**TASK GOAL**
In the listing below, find each line containing "adenocarcinoma" and report it.
===== RECORDS SUPPLIED
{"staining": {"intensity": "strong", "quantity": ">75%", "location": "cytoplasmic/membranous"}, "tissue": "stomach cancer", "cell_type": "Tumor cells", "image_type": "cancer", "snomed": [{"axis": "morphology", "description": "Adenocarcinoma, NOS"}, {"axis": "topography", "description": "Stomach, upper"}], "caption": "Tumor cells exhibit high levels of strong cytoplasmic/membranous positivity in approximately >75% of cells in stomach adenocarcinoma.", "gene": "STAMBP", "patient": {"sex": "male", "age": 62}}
==========
===== RECORDS SUPPLIED
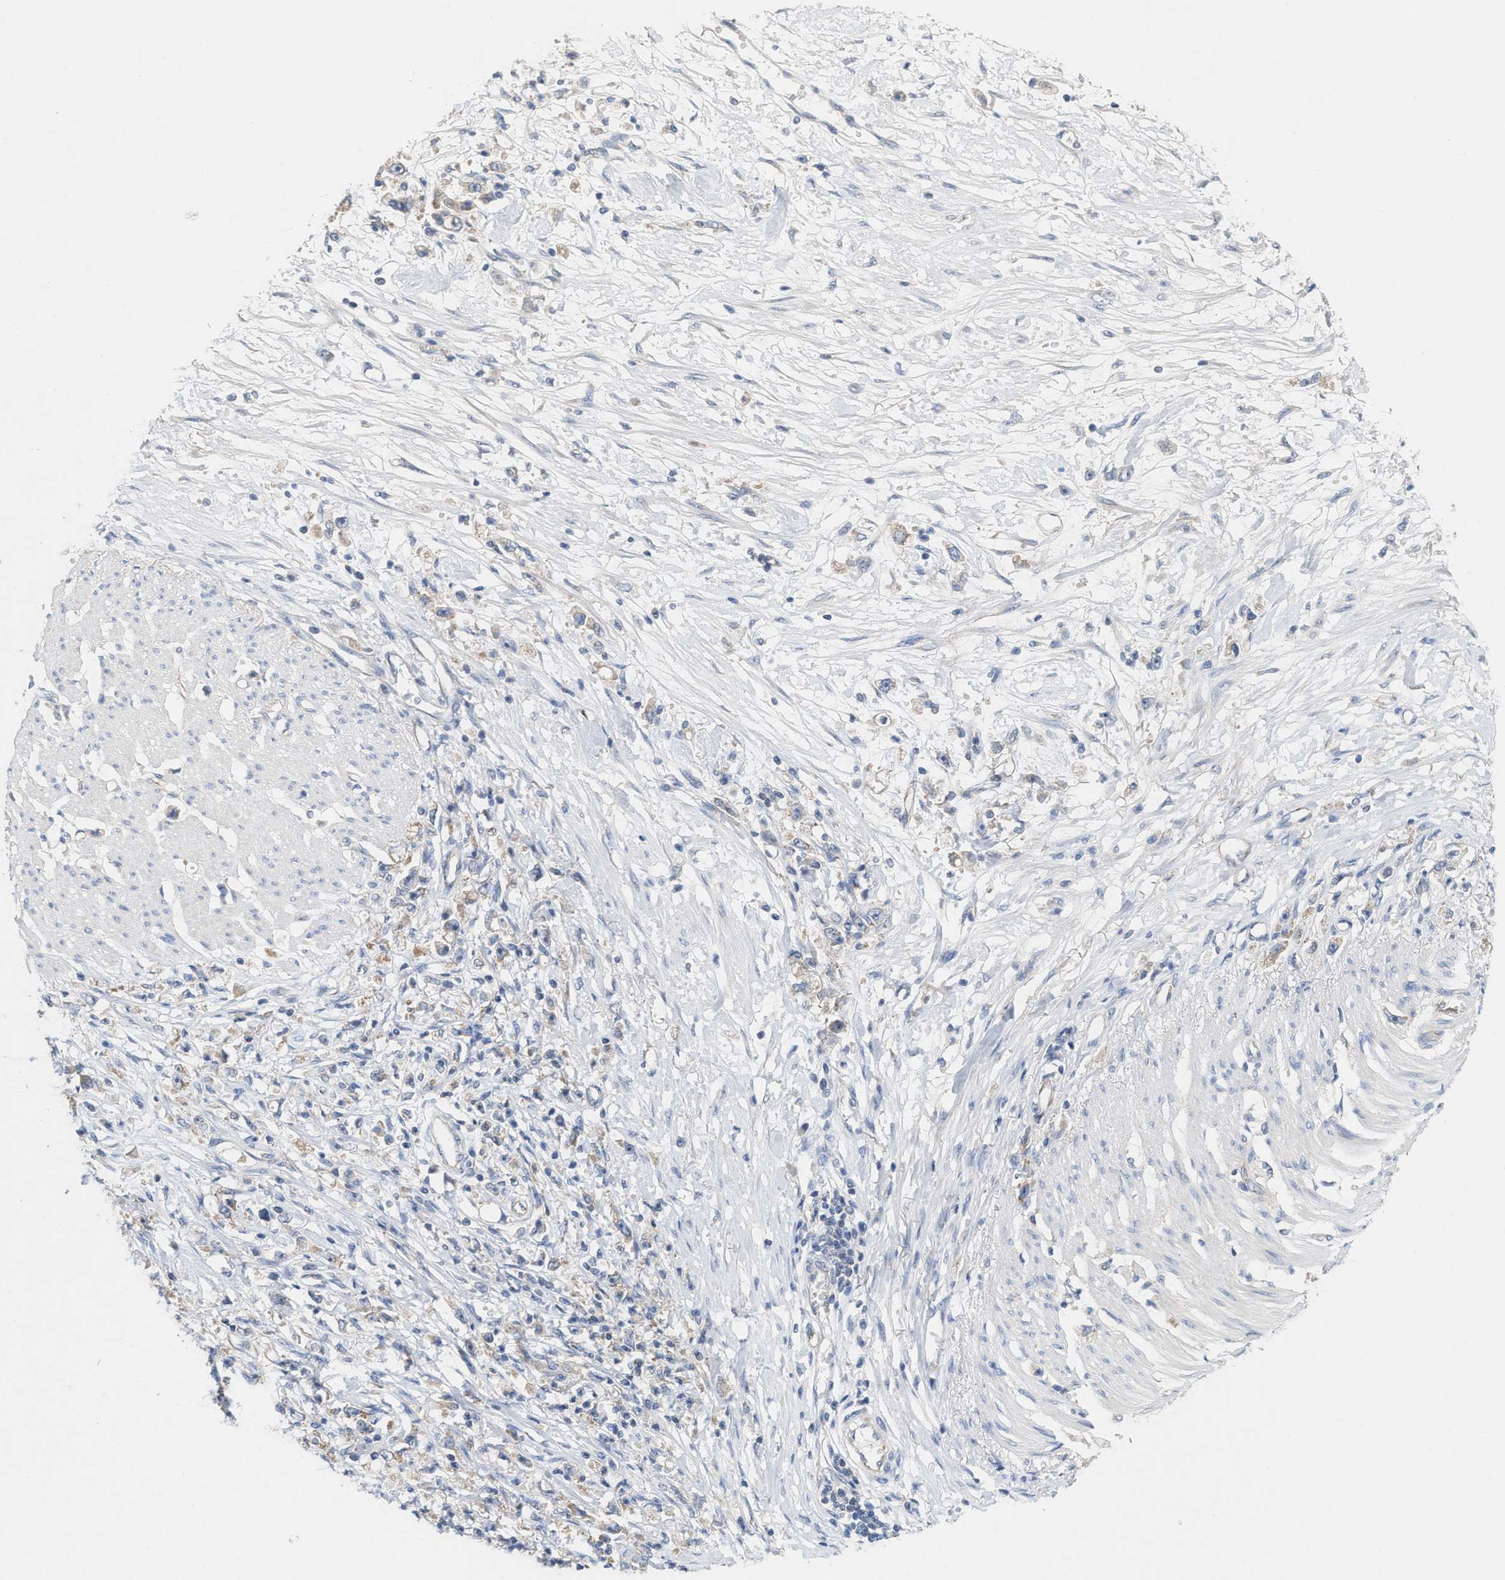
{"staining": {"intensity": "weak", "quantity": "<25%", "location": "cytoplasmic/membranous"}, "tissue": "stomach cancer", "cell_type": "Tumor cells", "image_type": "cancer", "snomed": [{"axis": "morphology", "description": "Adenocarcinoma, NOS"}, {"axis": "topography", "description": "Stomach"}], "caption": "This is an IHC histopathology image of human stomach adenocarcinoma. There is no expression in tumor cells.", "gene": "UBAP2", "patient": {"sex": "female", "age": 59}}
==========
===== RECORDS SUPPLIED
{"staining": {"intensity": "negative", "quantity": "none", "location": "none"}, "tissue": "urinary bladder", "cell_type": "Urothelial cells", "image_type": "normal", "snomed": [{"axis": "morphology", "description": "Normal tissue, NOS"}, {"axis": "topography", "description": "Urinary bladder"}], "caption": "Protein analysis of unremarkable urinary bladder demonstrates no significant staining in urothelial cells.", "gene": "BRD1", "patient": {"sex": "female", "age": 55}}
==========
**REPLY**
{"staining": {"intensity": "strong", "quantity": ">75%", "location": "cytoplasmic/membranous"}, "tissue": "stomach cancer", "cell_type": "Tumor cells", "image_type": "cancer", "snomed": [{"axis": "morphology", "description": "Adenocarcinoma, NOS"}, {"axis": "topography", "description": "Stomach, upper"}], "caption": "Tumor cells exhibit high levels of strong cytoplasmic/membranous positivity in approximately >75% of cells in stomach adenocarcinoma.", "gene": "STAMBP", "patient": {"sex": "male", "age": 62}}
{"staining": {"intensity": "weak", "quantity": "<25%", "location": "cytoplasmic/membranous"}, "tissue": "stomach cancer", "cell_type": "Tumor cells", "image_type": "cancer", "snomed": [{"axis": "morphology", "description": "Adenocarcinoma, NOS"}, {"axis": "topography", "description": "Stomach"}], "caption": "This is an IHC histopathology image of human stomach adenocarcinoma. There is no expression in tumor cells.", "gene": "UBAP2", "patient": {"sex": "female", "age": 59}}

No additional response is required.